Derek Webb, founder of the Campaign for Fairer Gambling, states: “Our campaign has always been evidence based. In the last triennial review DCMS made the mistake of relying on Gambling Commission advice which incorrectly claimed that FOBTs posed no risk to two of the three licensing objectives.”
Webb claims that the Commission’s lax regulations on the reporting of criminal damage to FOBTs has also led to a culture of violence in betting shops. “Social responsibility covers far more that just prevention of harm. It also includes health and safety of staff. It should also include a commitment to providing local authorities, who have enforcement duties under the Act, with fair and open access to all relevant information on betting shop operations.”
Webb also comments that the Responsible Gambling Trust is prioritising research, education and treatment, and neglecting prevention: “It will not contemplate gambling participation reduction as a proxy for gambling harm reduction. The national strategy, designed by the Responsible Gambling Strategy Board, falsely implies that the Commission ‘statutory framework’ requires it to consider the ‘freedom of the individual’, meaning that all prior Commission advice to DCMS has been based on a false premise.
“This review, by focusing on location, accessibility and impact on communities as well as problem gambling, clearly has FOBTs in mind and the view of Newham Council and the 92 other Councils backing their call for a cut in FOBT stakes to £2 must now be heard by the Government.”
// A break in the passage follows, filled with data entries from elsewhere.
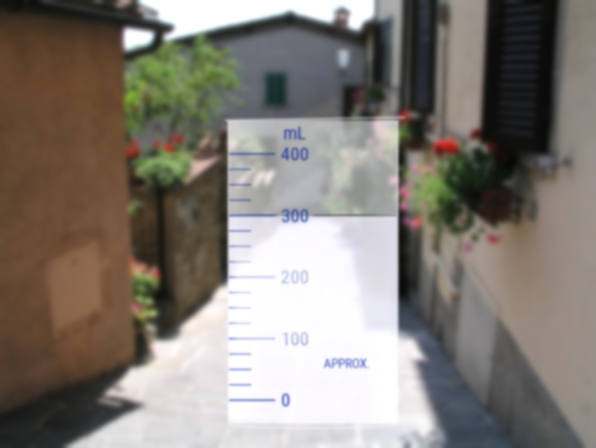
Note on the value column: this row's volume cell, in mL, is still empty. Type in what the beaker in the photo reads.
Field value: 300 mL
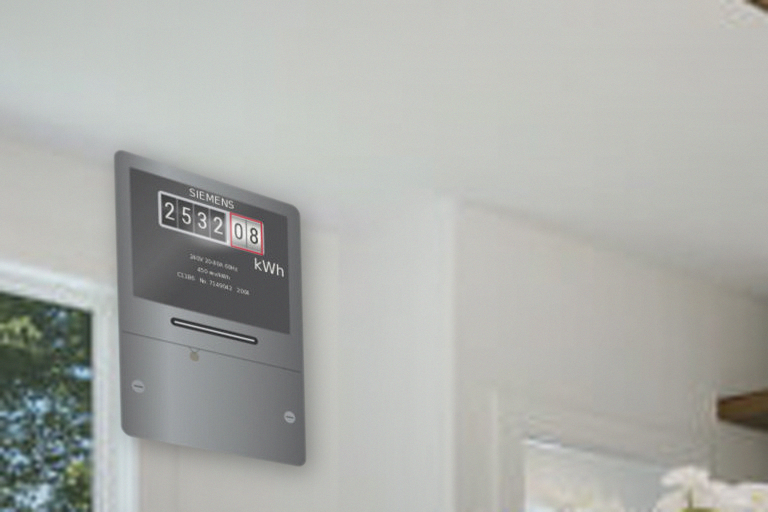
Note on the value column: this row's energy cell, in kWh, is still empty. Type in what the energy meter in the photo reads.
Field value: 2532.08 kWh
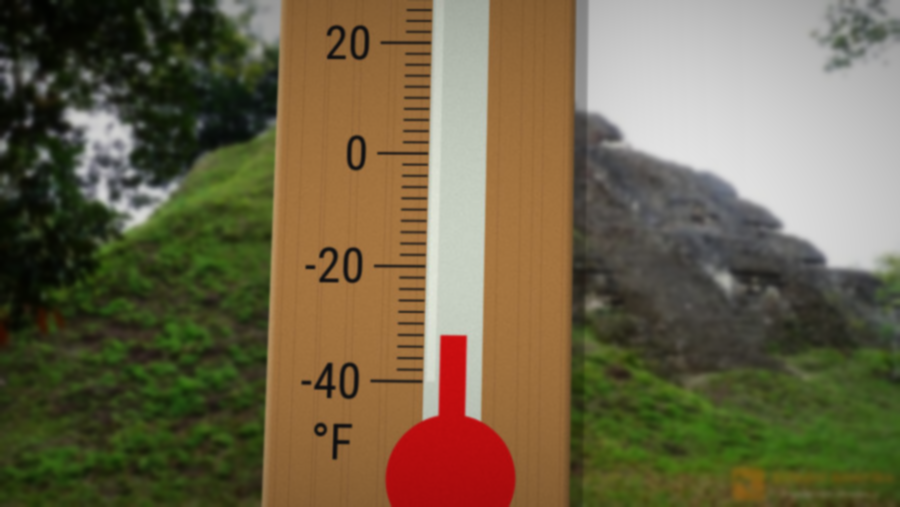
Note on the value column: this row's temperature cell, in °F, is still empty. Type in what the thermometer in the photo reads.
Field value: -32 °F
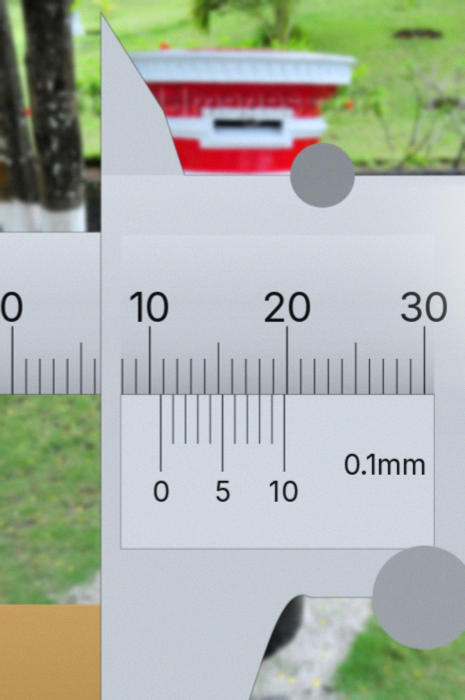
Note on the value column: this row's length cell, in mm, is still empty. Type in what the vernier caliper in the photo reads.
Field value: 10.8 mm
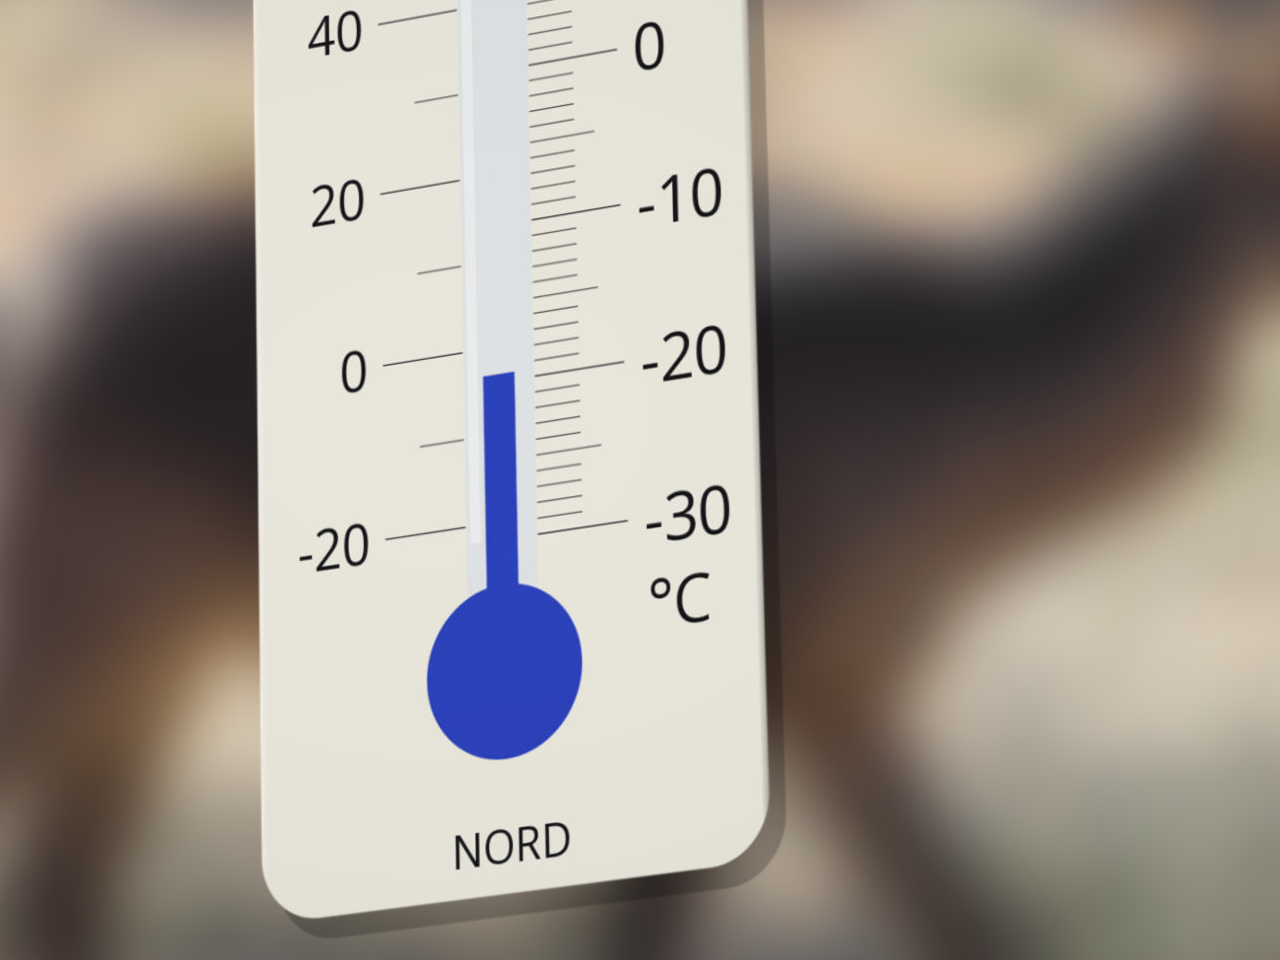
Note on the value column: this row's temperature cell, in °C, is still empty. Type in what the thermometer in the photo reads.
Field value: -19.5 °C
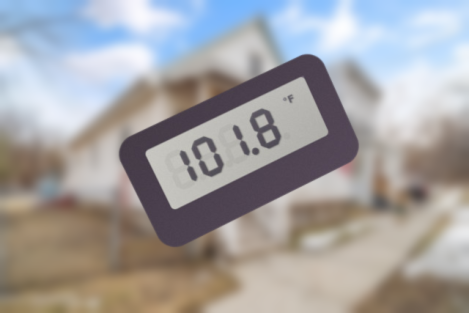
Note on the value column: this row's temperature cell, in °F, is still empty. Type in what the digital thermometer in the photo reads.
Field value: 101.8 °F
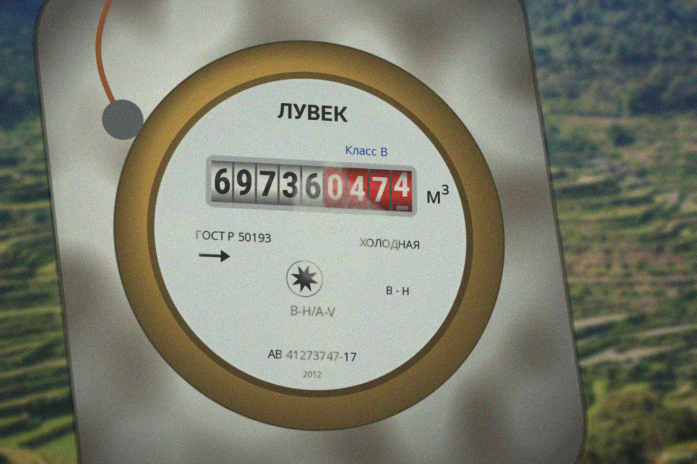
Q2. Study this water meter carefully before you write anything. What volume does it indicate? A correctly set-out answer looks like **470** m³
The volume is **69736.0474** m³
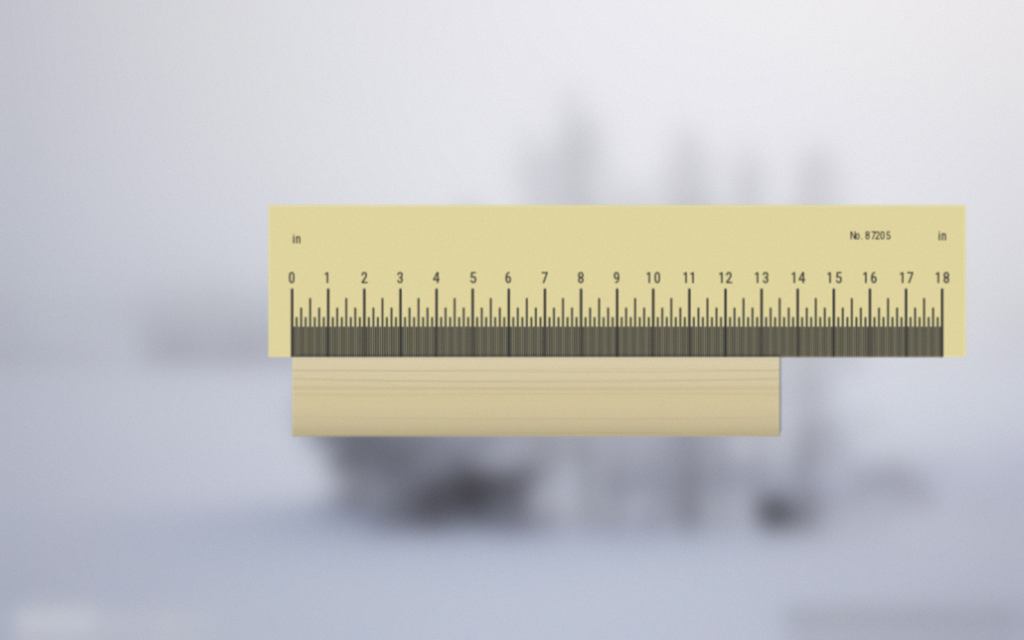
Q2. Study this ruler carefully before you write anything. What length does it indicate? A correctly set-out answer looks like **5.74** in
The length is **13.5** in
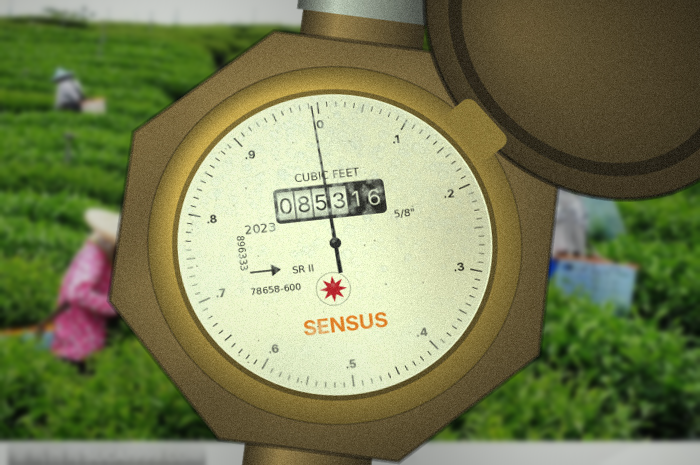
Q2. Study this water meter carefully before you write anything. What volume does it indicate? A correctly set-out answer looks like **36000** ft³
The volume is **85315.99** ft³
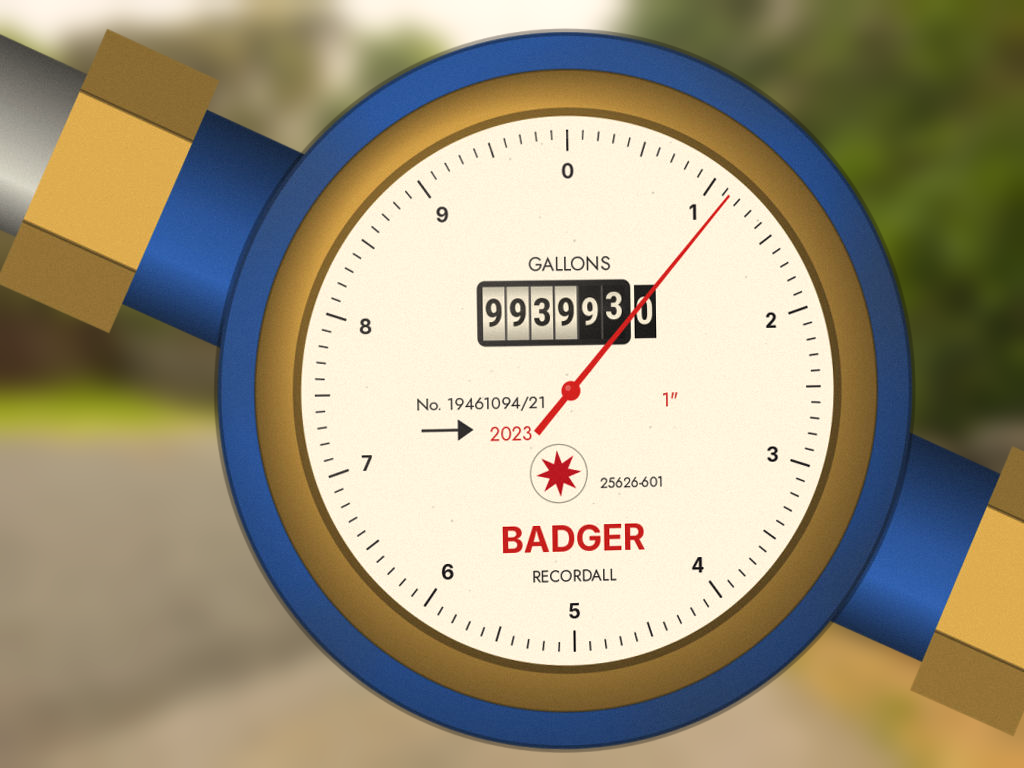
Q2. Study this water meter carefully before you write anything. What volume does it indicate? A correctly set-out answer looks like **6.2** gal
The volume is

Furthermore, the Campaign for Fairer Gambling claims that recent televised online gambling advertisements have breached the principles of the 2005 Gambling Act. They claim that young and vulnerable persons are being tempted into online gambling through advertisements which offer enhanced odds, credits and bonuses. They claim that frequent winners are often restricted on the site, bonus and credit offers have terms and conditions which make it extremely difficult to evaluate the true equity of the offer, and there is always a turnover requirement before withdrawal. The ASA has indeed recently condemned a number of gambling adverts, which they claim are far from “fair and open”.
Webb Challenges the inaction of the UK Gambling Commission: "The Advertising Standards Authority (ASA) keeps getting valid complaints about gambling ads and requires that these ads are not re-used. However, the creativity of the marketers means that similar ads pop-up soon after. The Gambling Commission claims that operators are ‘not doing enough’ but it is the Commission that is not doing enough as it has the power to fine operators and revoke licenses. The current system is failing under the not-fit-for-purpose Gambling Commission.
However, Webb maintains that the campaign is still trying to combat these advertisements by contacting the ASA directly: “We recently prevailed in a complaint to the ASA regarding an ad by the Senet Group, the bookmakers own advertising watchdog. The Senet ad was so blatantly wrong that the ASA did not even obtain input from the Group into the decision.”
The Founder of the Campaign further claims that the online gambling operators are refusing to acknowledge their obligations in advertising to a UK audience: “The majority of online gambling sites have located offshore under lax regulation and low taxes. The Gibraltar Betting and Gaming Group is taking the UK government to the EU courts to try to prevent having to pay a 15% point of consumption tax on losses from UK gamblers. The operators who want to avoid paying tax where the gambling harm results cannot claim any ‘responsible’ gambling credentials."
The restrictions that may be placed on FOBTs and gambling ads – if any – cannot be predicted. However it will be interesting to find out if these regulations will be based on the campaign’s recommendations, as stated on their websites (www.fairergambling.org and www.stopthefobts.org) in greater depth.